Segment Start: Records for the task

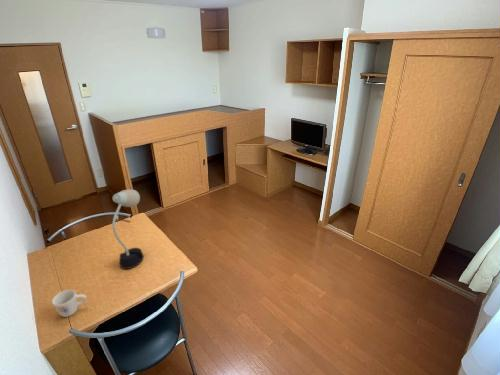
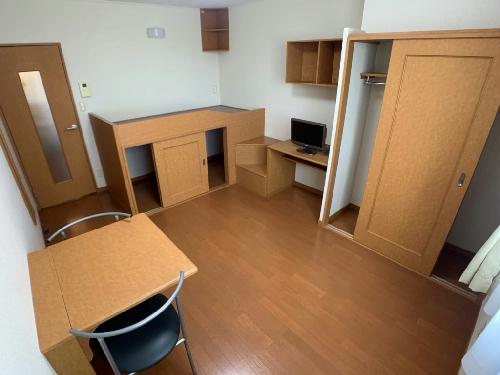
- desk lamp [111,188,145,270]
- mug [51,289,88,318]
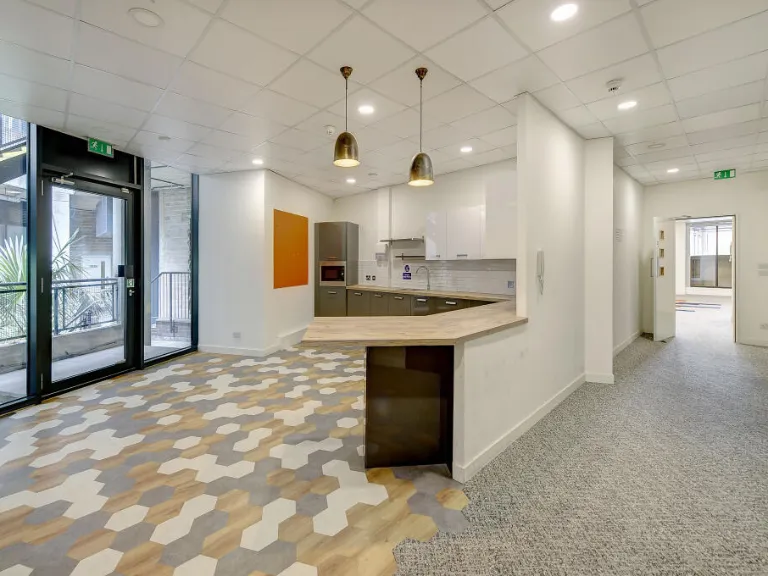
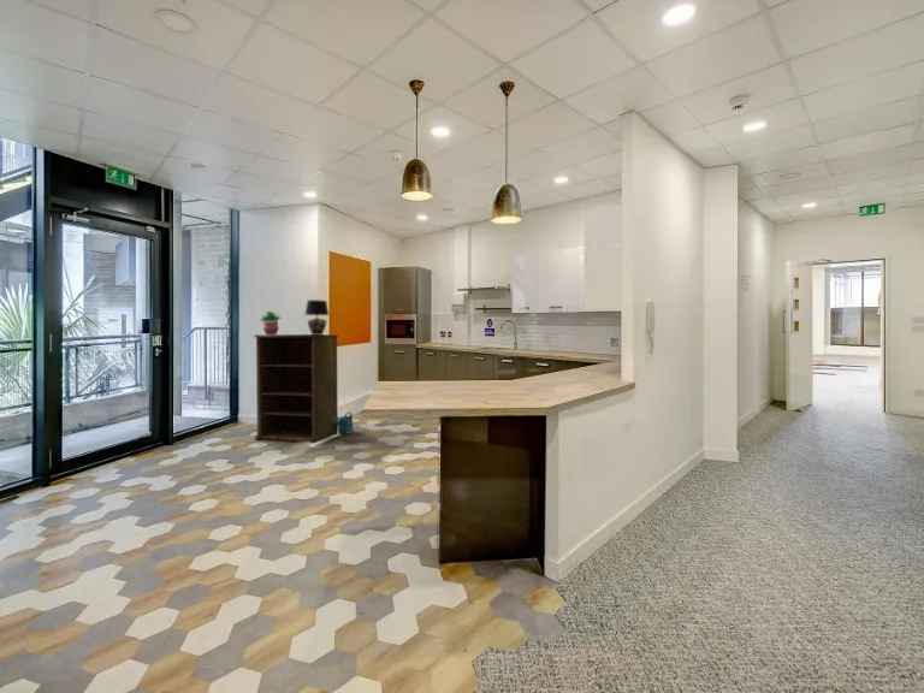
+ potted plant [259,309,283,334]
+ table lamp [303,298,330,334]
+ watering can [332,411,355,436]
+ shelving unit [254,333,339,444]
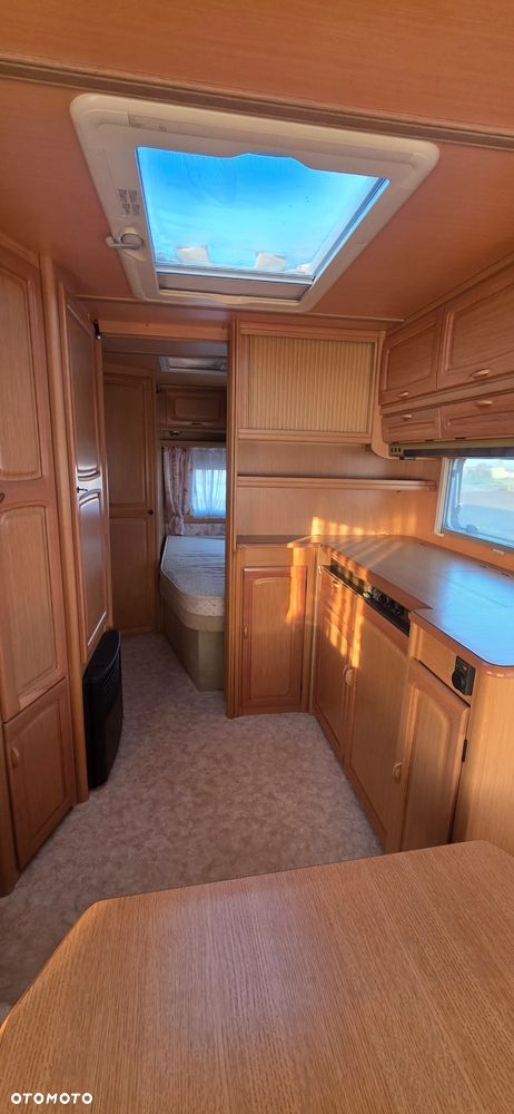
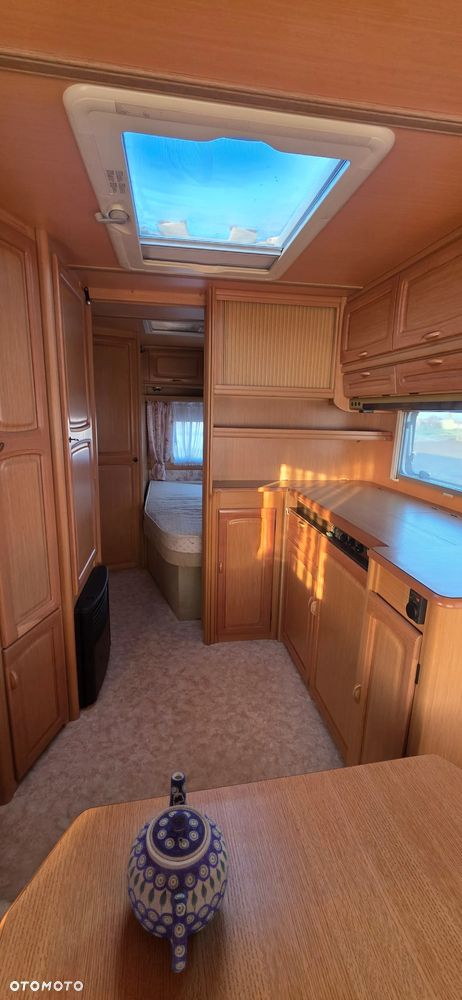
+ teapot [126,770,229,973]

Segment End: Records for the task

--- How to complete this task ---
Write out exactly the lines that run from the one containing "watering can [332,411,355,436]" to the last line of the entries above, both ends kept, pictures left out.

--- Result of the exercise ---
+ watering can [332,411,355,436]
+ shelving unit [254,333,339,444]
+ teapot [126,770,229,973]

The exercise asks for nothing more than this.